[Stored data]
== Segment start ==

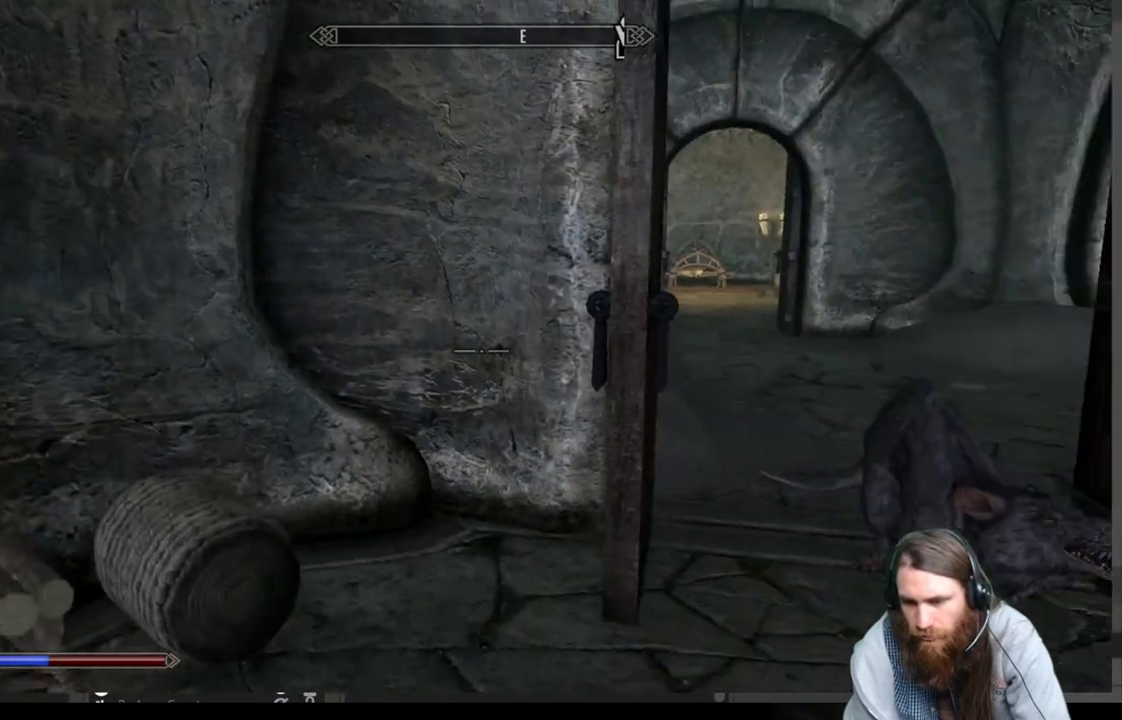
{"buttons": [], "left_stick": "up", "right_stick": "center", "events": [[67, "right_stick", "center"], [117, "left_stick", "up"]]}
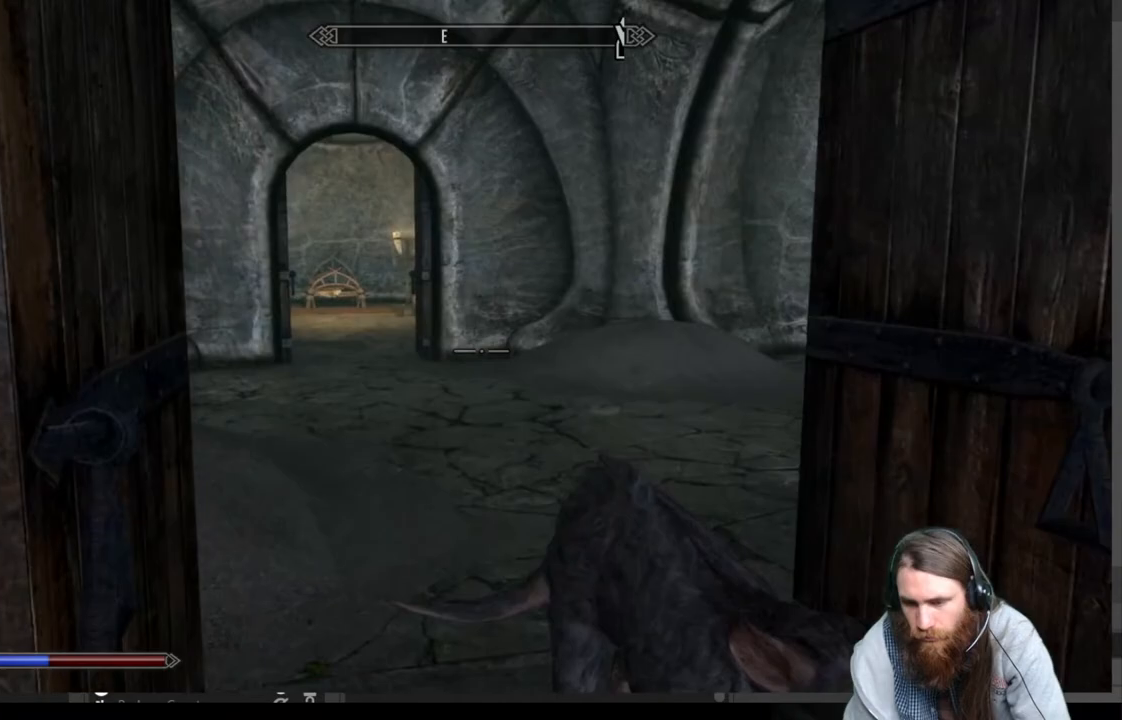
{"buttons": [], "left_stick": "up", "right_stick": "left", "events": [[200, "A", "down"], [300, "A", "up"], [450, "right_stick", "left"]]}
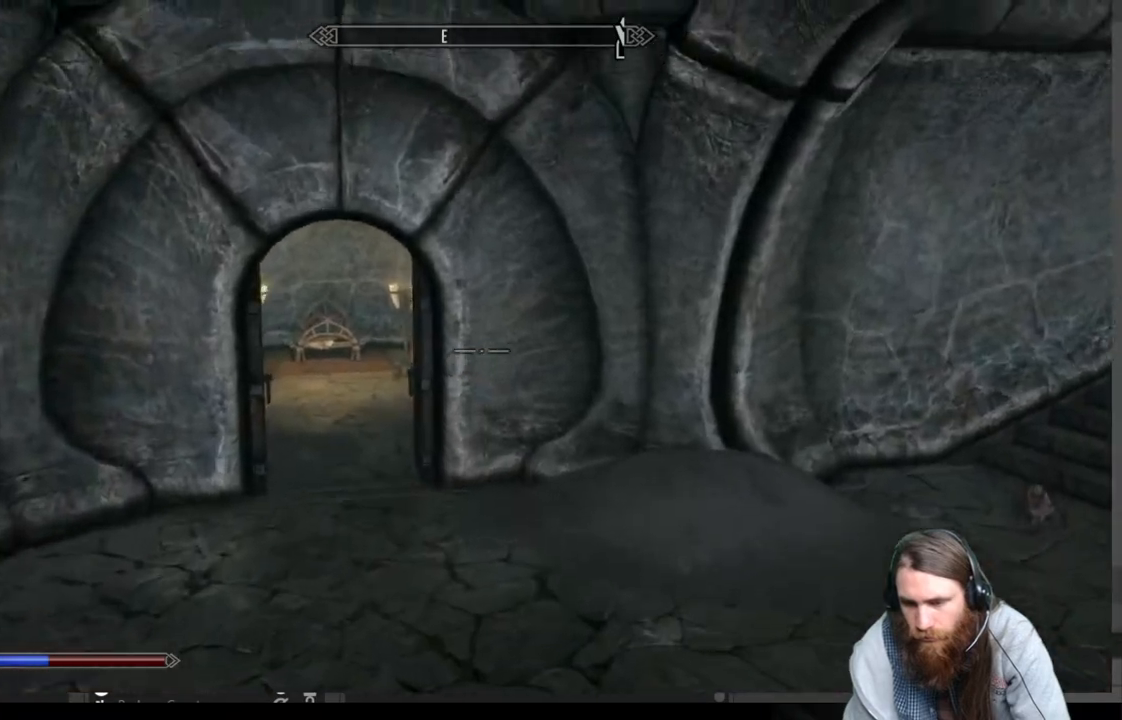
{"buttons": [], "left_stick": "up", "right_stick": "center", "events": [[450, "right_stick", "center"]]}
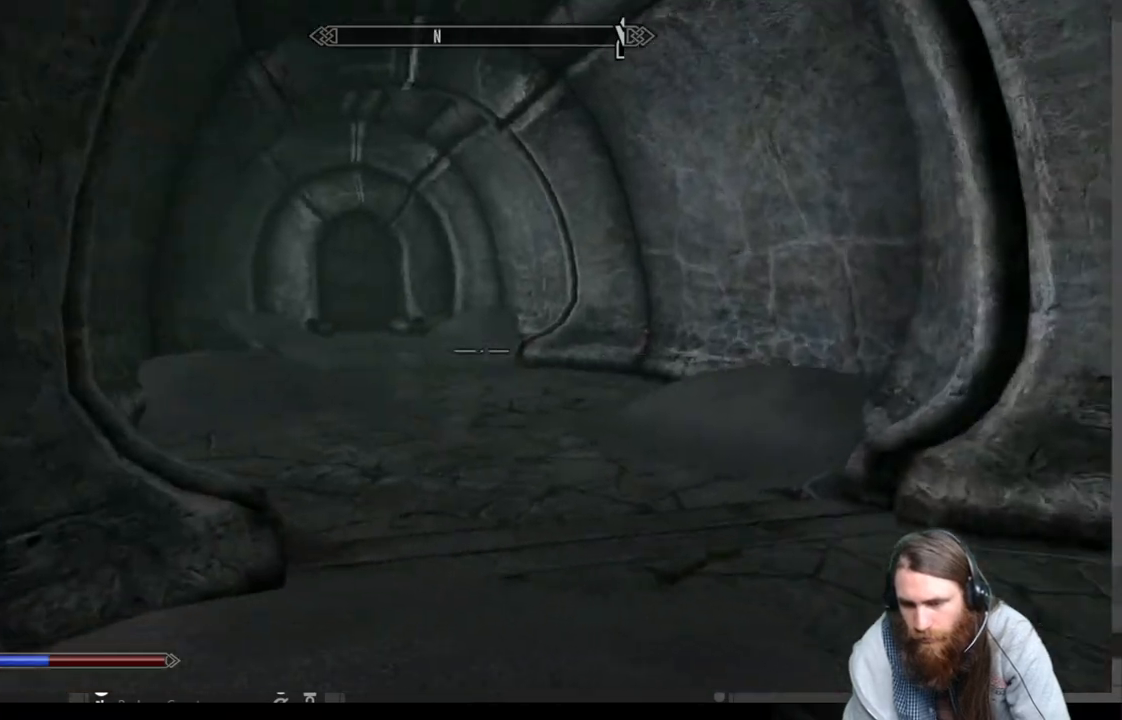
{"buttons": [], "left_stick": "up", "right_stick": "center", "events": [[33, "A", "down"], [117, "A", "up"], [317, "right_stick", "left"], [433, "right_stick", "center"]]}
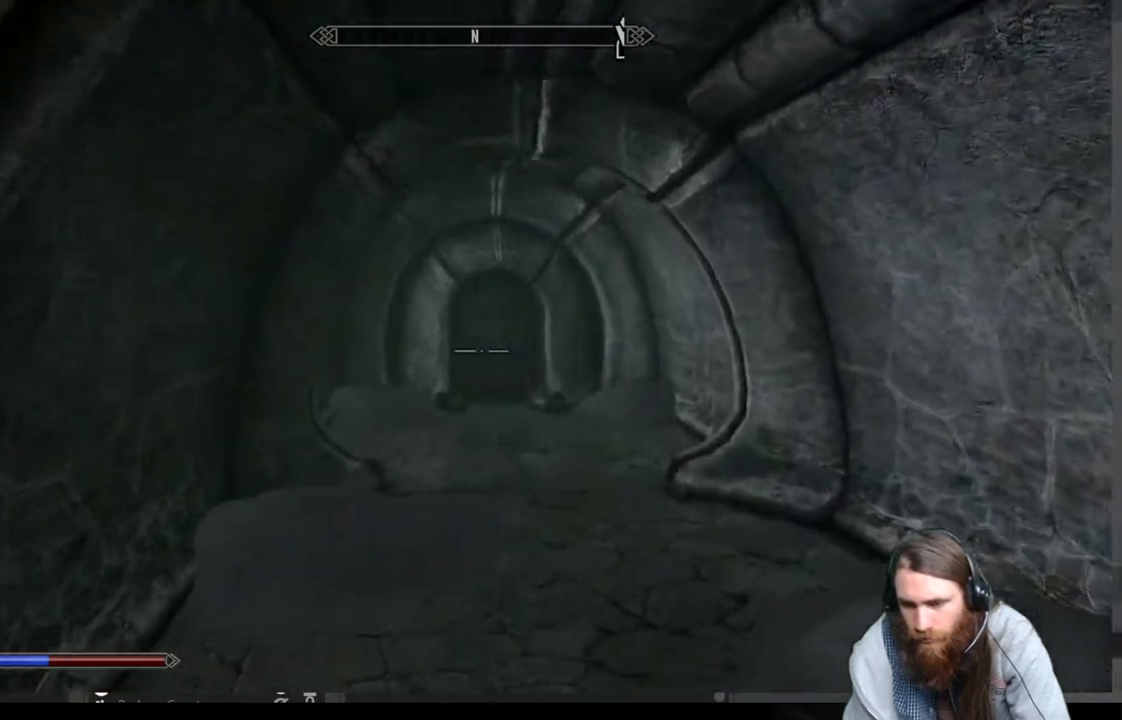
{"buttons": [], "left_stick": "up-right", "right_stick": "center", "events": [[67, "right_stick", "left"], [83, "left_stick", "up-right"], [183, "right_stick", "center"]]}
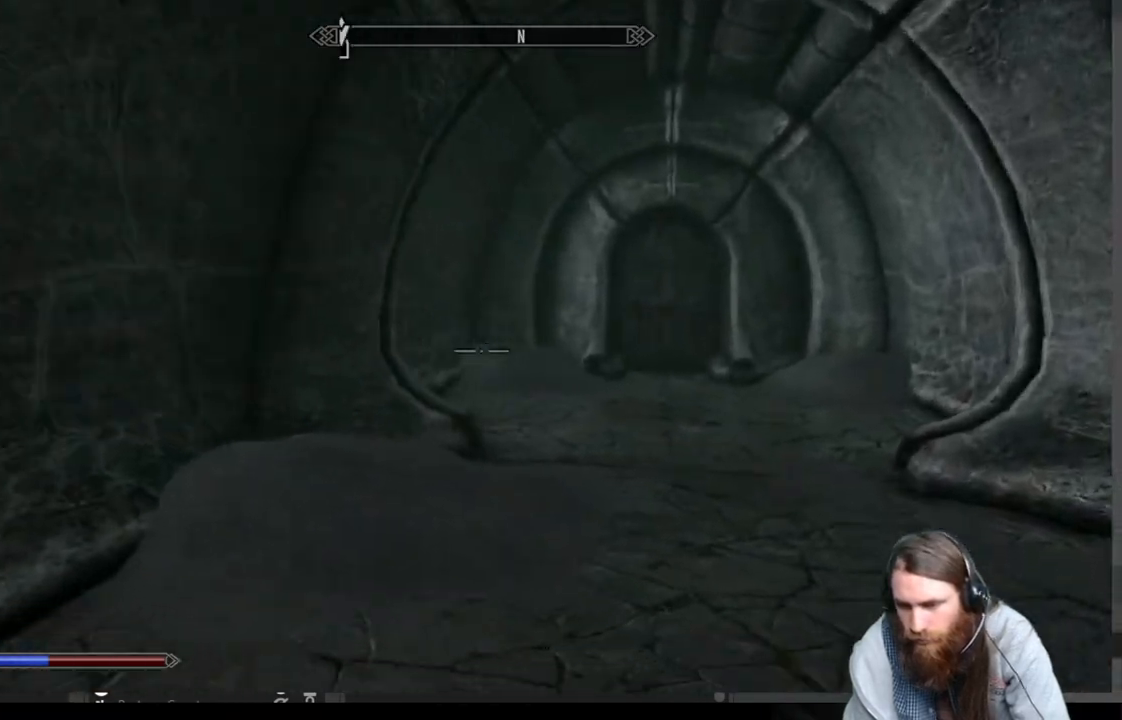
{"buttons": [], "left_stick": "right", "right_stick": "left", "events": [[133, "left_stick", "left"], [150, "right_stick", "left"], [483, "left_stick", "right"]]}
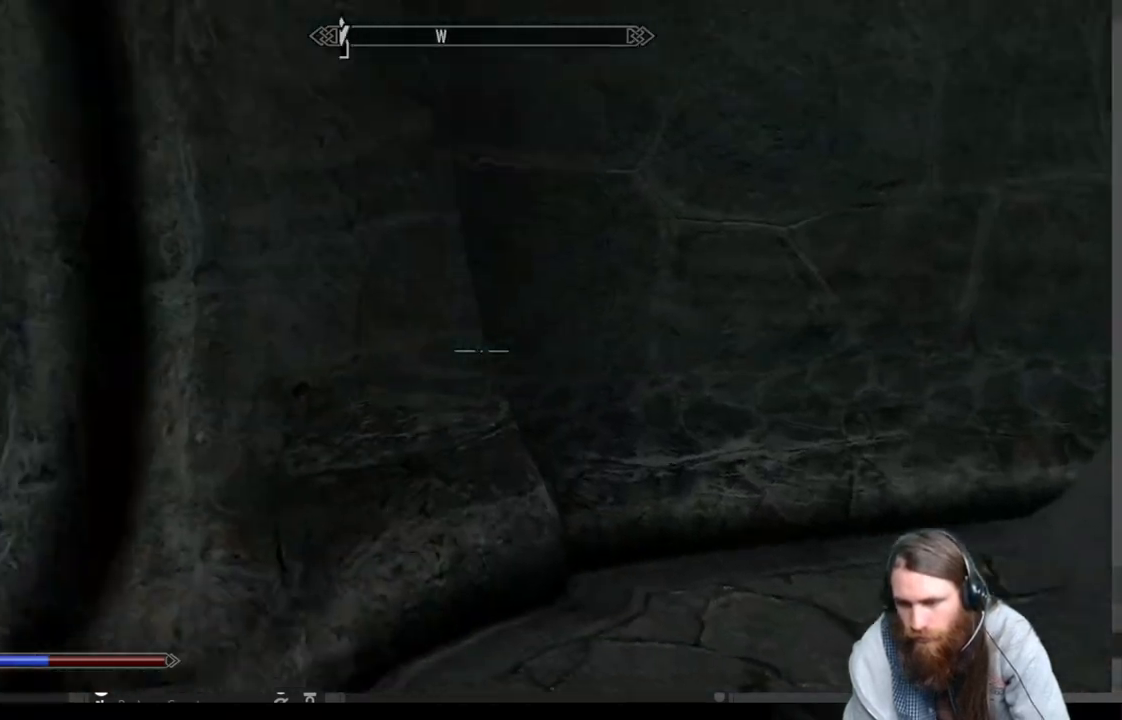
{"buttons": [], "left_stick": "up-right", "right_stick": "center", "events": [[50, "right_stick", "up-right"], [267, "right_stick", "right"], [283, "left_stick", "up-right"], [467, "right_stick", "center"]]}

== Segment end ==

> [What to work on]:
The records above need to be copied exactly, though not their pictures.

> [Answer space]:
{"buttons": [], "left_stick": "up", "right_stick": "center", "events": [[67, "right_stick", "center"], [117, "left_stick", "up"]]}
{"buttons": [], "left_stick": "up", "right_stick": "left", "events": [[200, "A", "down"], [300, "A", "up"], [450, "right_stick", "left"]]}
{"buttons": [], "left_stick": "up", "right_stick": "center", "events": [[450, "right_stick", "center"]]}
{"buttons": [], "left_stick": "up", "right_stick": "center", "events": [[33, "A", "down"], [117, "A", "up"], [317, "right_stick", "left"], [433, "right_stick", "center"]]}
{"buttons": [], "left_stick": "up-right", "right_stick": "center", "events": [[67, "right_stick", "left"], [83, "left_stick", "up-right"], [183, "right_stick", "center"]]}
{"buttons": [], "left_stick": "right", "right_stick": "left", "events": [[133, "left_stick", "left"], [150, "right_stick", "left"], [483, "left_stick", "right"]]}
{"buttons": [], "left_stick": "up-right", "right_stick": "center", "events": [[50, "right_stick", "up-right"], [267, "right_stick", "right"], [283, "left_stick", "up-right"], [467, "right_stick", "center"]]}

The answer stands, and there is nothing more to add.